──────── Text excerpt

November 24, 2018 08:59 pm | Updated November 25, 2018 02:03 pm IST - Paris

Error in Nature’s paper warning that oceans were warming quicker was rectified

WALRUS SITS ON A MELTING ICESHELF IN THE CHUKCHI SEA IN THIS JULY 13, 1999 FILE PHOTO. THE EARTH'S ATMOSPHERE IS WARMING FASTER THAN EXPECTED AND EVIDENCE IS MOUNTING THAT HUMAN ACTIVITY IS RESPONSIBLE, THE UNITED NATIONS ENVIRONMENT PROGRAMME SAID JANUARY 22, 2001. THE U.N.'S INTERGOVERNMENTAL PANEL ON CLIMATE CHANGE (IPCC) NOW PROJECTS THE EARTH'S AVERAGE SURFACE TEMPERATURE WILL RISE 1.4 TO 5.8 DEGREES CELSIUS BETWEEN 1990 AND 2100, HIGHER THAN ITS 1995 ESTIMATE OF A ONE TO 3.5 DEGREE RISE. SEA LEVELS ARE PROJECTED TO RISE BETWEEN NINE AND 88 CM (3.54 AND 34.64 INCHES) FROM 1990 TO 2100, POTENTIALLY DISPLACING TENS OF MILLIONS OF PEOPLE, ESPECIALLY IN LOW LYING AREAS SUCH AS THE PEARL RIVER DELTA, BANGLADESH AND EGYPT, IPCC CHAIRMAN ROBERT WATSON SAID. (NO ARK, NO SALES) REUTERS/HO-GREENPEACE/BELTRA

On November 1, AFP joined news outlets around the world in covering the release of a major academic paper warning that our oceans were warming dramatically quicker than previously thought.

────────────────
──────── The data

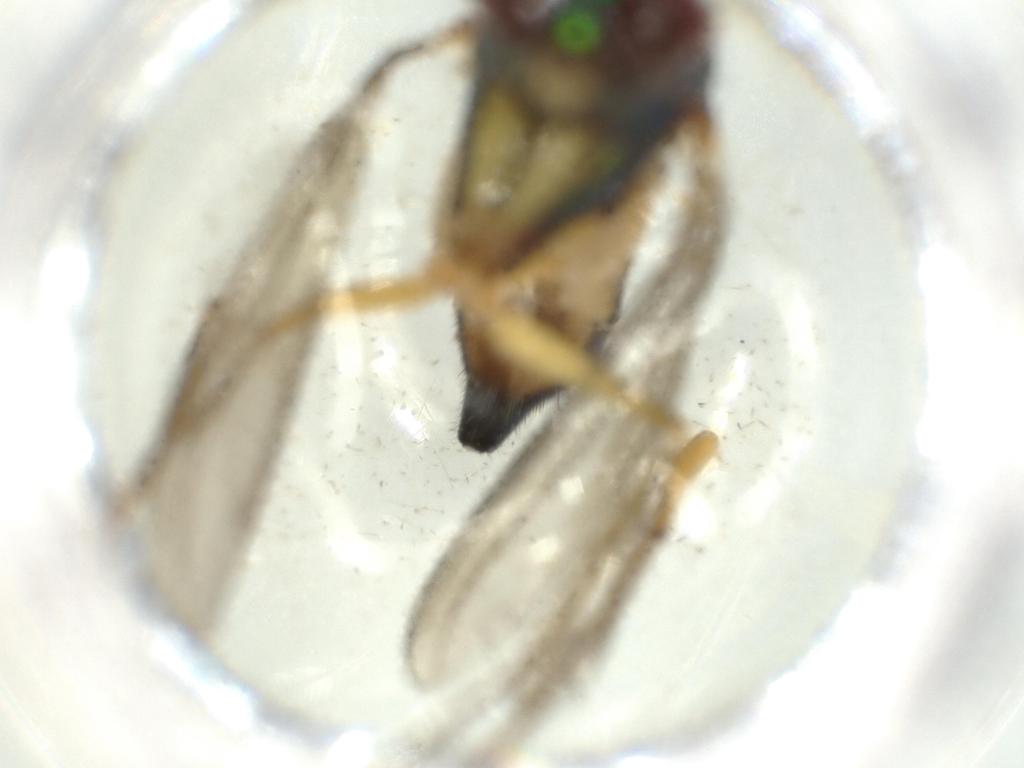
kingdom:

────────────────

- **Tasks to complete**
**A.** Can you repeat the news excerpt word for word, from "On November 1, AFP" up to and including "than previously thought."?
**B.** Answer these questions about the news excerpt:
(i) In which sea is the walrus in the photo sitting?
(ii) On what date did AFP cover the release of the academic paper?
(iii) What rise in the earth's average surface temperature between 1990 and 2100 does the IPCC now project?
**C.** Does each statement agree with the news excerpt? Answer yes or no, and quote the words that decide it.
(i) The error in Nature's paper was rectified.
(ii) The IPCC's 1995 estimate of the temperature rise was higher than its new projection.
(iii) The walrus photo is a file photo from July 13, 1999.

- **Expected responses**
**A.**
On November 1, AFP joined news outlets around the world in covering the release of a major academic paper warning that our oceans were warming dramatically quicker than previously thought.

**B.**
(i) The Chukchi Sea.
(ii) November 1.
(iii) 1.4 to 5.8 degrees Celsius.

**C.**
(i) Yes: "Error in Nature’s paper warning that oceans were warming quicker was rectified"
(ii) No: "HIGHER THAN ITS 1995 ESTIMATE OF A ONE TO 3.5 DEGREE RISE"
(iii) Yes: "IN THIS JULY 13, 1999 FILE PHOTO"